Rasional : Untuk meminimalkan hilangnya
cairan.
Diagnosa :
3. Nutrisi kurang dari kebutuhan berhubungan dengan intake menurun. Nafsu
makan menurun Berat badan menurun Porsi makan tidak dihabiskan Ada rasa mual
muntah. Tujuan : klien mampu merawat diri sendiri
Kriteria hasil : setelah dilakukan tindakan 1 x 24 jam dengan intake cairan dengan
kriteria hasil :
1. makan (skala 5)
2. minum (skala 5)
3. intake cairan (skala 5)
4. output cairan (skala 5)
5. intake output makanan (skala 5)
Intervensi :
- Kaji sejauh mana ketidakadekuatan nutrisi klien
Rasional : menganalisa penyebab melaksanakan intervensi.

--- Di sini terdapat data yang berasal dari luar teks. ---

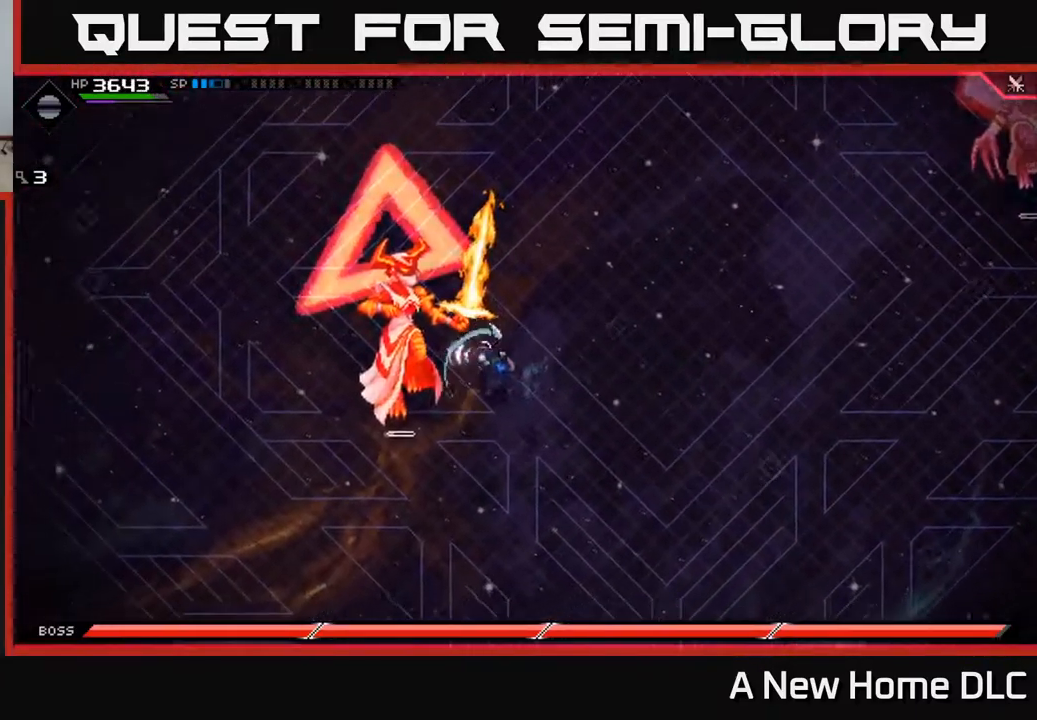
{"buttons": [], "left_stick": "center", "right_stick": "center", "events": [[17, "X", "down"], [17, "left_stick", "left"], [84, "X", "up"], [167, "X", "down"], [234, "left_stick", "center"], [250, "X", "up"], [384, "DPAD_DOWN", "down"], [500, "DPAD_DOWN", "up"]]}
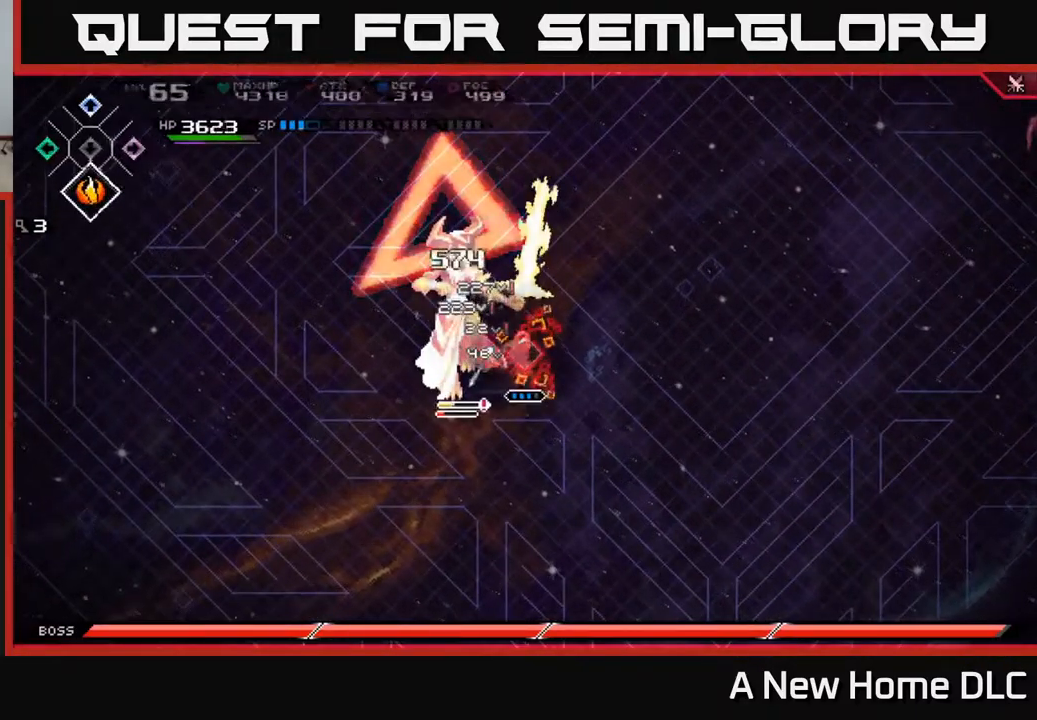
{"buttons": ["X"], "left_stick": "left", "right_stick": "center", "events": [[250, "DPAD_UP", "down"], [317, "DPAD_UP", "up"], [317, "X", "down"], [417, "X", "up"], [467, "left_stick", "left"], [500, "X", "down"]]}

- Perkirakan / hitung pemasukan kalori, jaga komentar tentang
nafsu makan sampai Minimal
Rasional : Mengidentifikasi kekurangan / kebutuhan nutrisi berfokus pada
masalah membuat suasana negatif dan mempengaruhi masukan.
- Timbang berat badan sesuai indikasi
Rasional : Mengawasi keefektifan secara
diet.
- Beri makan sedikit tapi sering
Rasional : Tidak memberi rasa bosan dan pemasukan nutrisi dapat
ditingkatkan.
- Anjurkan kebersihan oral sebelum makan
Rasional : Mulut yang bersih meningkatkan nafsu makan
- Tawarkan minum saat makan bila toleran.
Rasional : Dapat mengurangi mual dan menghilangkan gas.
- Konsul tetang kesukaan/ketidaksukaan pasien yang
menyebabkan distres.
Rasional : Melibatkan pasien dalam perencanaan, memampukan pasien
memiliki rasa kontrol dan mendorong untuk makan.
- Memberi makanan yang bervariasi
Rasional : Makanan yang bervariasi dapat meningkatkan nafsu makan klien.